É claro que o Reino Unido não pode ignorar a presença de outros players, particularmente a China, a França e os Estados Unidos da América. Enquanto os líderes destas potências marcam presença anual e regular no continente-berço, nenhum PrimeiroMinistro britânico esteve em África no último quinquénio. No Quénia, ela é a primeira a visitar o País há quase 30 anos. E isso paga-se caro.

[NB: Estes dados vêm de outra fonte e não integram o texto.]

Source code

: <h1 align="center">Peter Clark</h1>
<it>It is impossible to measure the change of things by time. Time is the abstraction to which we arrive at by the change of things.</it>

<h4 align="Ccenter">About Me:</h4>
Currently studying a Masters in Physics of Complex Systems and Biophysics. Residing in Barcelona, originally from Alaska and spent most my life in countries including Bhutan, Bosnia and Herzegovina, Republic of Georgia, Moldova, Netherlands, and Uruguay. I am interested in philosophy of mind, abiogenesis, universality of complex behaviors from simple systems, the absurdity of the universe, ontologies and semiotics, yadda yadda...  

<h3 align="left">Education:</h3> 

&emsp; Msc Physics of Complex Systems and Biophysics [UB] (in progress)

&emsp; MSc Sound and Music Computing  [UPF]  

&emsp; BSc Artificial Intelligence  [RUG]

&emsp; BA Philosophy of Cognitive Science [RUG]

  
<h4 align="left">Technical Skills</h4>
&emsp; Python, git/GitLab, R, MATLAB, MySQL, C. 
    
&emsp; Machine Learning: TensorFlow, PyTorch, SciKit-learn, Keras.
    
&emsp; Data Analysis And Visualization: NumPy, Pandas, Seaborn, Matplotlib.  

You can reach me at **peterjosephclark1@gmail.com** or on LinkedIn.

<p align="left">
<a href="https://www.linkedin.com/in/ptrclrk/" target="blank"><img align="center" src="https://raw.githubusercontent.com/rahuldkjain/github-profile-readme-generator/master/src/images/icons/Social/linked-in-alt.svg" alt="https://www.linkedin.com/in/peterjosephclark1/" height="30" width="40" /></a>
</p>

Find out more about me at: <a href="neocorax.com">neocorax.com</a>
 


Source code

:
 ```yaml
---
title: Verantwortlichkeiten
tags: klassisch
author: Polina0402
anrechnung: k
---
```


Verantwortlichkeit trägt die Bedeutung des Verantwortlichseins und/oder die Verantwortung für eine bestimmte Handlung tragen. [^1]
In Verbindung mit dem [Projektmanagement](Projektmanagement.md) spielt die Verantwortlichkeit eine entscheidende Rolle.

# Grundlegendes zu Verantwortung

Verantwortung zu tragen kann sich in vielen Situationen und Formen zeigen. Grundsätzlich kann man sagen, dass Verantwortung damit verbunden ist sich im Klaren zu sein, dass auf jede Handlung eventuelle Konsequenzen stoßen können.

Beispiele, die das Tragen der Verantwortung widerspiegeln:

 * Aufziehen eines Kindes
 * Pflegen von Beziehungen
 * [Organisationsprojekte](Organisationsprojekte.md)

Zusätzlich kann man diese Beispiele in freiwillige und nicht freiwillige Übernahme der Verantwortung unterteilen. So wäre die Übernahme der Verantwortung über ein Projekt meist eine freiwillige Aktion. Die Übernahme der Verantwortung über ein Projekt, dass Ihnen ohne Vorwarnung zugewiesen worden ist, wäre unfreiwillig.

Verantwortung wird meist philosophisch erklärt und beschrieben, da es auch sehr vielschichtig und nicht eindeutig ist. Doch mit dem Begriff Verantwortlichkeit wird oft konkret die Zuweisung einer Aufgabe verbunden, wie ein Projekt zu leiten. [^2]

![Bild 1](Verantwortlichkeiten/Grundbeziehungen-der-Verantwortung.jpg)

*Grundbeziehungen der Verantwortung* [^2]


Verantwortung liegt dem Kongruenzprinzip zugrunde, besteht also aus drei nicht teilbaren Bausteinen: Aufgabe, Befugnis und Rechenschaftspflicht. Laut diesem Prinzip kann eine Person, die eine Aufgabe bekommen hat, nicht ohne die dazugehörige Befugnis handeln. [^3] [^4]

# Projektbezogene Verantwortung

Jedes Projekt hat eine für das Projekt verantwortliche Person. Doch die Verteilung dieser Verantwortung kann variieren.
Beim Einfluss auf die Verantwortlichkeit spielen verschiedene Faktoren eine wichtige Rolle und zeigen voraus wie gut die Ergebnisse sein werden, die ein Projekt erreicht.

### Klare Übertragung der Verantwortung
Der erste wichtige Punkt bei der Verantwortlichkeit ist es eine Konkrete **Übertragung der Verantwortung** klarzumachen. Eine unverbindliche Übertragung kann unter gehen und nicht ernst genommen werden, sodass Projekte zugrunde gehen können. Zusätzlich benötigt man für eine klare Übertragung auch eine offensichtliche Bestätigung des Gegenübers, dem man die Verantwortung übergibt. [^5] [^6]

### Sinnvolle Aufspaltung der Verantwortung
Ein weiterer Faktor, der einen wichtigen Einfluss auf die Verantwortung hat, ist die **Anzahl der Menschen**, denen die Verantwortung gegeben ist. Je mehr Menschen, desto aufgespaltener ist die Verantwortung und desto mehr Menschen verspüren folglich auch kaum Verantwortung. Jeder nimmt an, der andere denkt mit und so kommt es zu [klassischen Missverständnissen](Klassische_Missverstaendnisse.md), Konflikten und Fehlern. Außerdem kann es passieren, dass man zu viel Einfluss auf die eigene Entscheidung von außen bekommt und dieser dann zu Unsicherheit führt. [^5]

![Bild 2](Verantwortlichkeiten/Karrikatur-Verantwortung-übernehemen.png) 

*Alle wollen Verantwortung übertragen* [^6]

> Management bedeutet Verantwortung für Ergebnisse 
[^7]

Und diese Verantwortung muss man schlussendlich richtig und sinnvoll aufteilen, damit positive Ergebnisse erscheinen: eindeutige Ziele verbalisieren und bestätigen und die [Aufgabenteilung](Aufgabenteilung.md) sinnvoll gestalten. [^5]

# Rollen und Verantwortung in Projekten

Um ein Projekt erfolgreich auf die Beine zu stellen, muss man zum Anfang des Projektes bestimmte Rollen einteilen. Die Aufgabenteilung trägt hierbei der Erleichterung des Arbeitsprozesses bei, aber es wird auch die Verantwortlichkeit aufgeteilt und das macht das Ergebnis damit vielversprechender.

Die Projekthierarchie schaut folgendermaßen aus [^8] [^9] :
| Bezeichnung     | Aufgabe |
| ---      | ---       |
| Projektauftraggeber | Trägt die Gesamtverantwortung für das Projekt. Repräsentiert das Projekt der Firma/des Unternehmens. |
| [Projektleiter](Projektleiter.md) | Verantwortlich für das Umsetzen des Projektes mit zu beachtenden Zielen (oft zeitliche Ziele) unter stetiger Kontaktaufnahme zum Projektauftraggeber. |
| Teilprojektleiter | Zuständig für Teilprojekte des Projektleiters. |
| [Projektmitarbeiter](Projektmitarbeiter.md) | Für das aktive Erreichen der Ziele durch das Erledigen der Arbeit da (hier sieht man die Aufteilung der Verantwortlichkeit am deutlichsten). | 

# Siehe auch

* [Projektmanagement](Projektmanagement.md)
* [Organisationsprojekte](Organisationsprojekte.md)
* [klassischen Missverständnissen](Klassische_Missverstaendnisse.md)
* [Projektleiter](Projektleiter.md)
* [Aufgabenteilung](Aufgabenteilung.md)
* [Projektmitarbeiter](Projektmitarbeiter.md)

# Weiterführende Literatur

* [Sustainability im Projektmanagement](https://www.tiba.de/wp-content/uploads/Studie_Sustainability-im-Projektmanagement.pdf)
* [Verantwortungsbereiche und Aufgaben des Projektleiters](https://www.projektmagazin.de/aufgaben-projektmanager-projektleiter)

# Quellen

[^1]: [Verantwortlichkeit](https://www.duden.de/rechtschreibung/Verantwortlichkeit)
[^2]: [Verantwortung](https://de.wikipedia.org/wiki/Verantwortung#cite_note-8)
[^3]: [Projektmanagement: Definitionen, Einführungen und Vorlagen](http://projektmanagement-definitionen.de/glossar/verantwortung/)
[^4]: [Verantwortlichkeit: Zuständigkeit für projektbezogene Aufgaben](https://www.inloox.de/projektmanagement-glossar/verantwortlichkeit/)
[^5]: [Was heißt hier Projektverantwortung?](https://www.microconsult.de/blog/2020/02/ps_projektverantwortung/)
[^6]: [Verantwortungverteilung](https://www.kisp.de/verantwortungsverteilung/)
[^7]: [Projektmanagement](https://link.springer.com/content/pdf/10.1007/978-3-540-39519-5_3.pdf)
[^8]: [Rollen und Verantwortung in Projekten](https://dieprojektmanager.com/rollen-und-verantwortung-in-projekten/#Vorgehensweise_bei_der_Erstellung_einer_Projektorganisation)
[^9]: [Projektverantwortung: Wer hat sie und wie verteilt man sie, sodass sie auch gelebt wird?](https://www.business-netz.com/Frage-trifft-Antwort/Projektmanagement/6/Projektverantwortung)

Antecipando-se os impactos negativos da sua saída da UE, os britânicos desdobram-se agora em diligências com países que julgam ser estratégicos. O presidente da Camara de Comércio Reino UnidoAngola, Bráulio de Brito, é conclusivo: Angola, em África, é um destes países. E o factor linguístico e cultural não é nenhum obstáculo. Eles procuram oportunidades e bons negócios. No caso angolano, para além do petróleo, usando para efeito linhas de financiamento, transferência de tecnologia e fundos de investimento.
A Primeira-Ministra está certamente ciente da necessidade de forjar novas parcerias e prestar atenção a países anteriormente negligenciados. O Brexit é, portanto, uma grande oportunidade para tirar o máximo proveito da cooperação entre a África e o Reino Unido. Mas UK tem concorrência! Se quiser solidificar a parceria com o continente, terá que oferecer esforços sustentados e engajarse numa política real nesse sentido, daí notar-se nos últimos meses a expansão da sua rede diplomática em África: um embaixador do país foi nomeado para a Mauritânia, a Embaixada do Mali foi ampliada e abriram no Chade o seu primeiro escritório diplomático.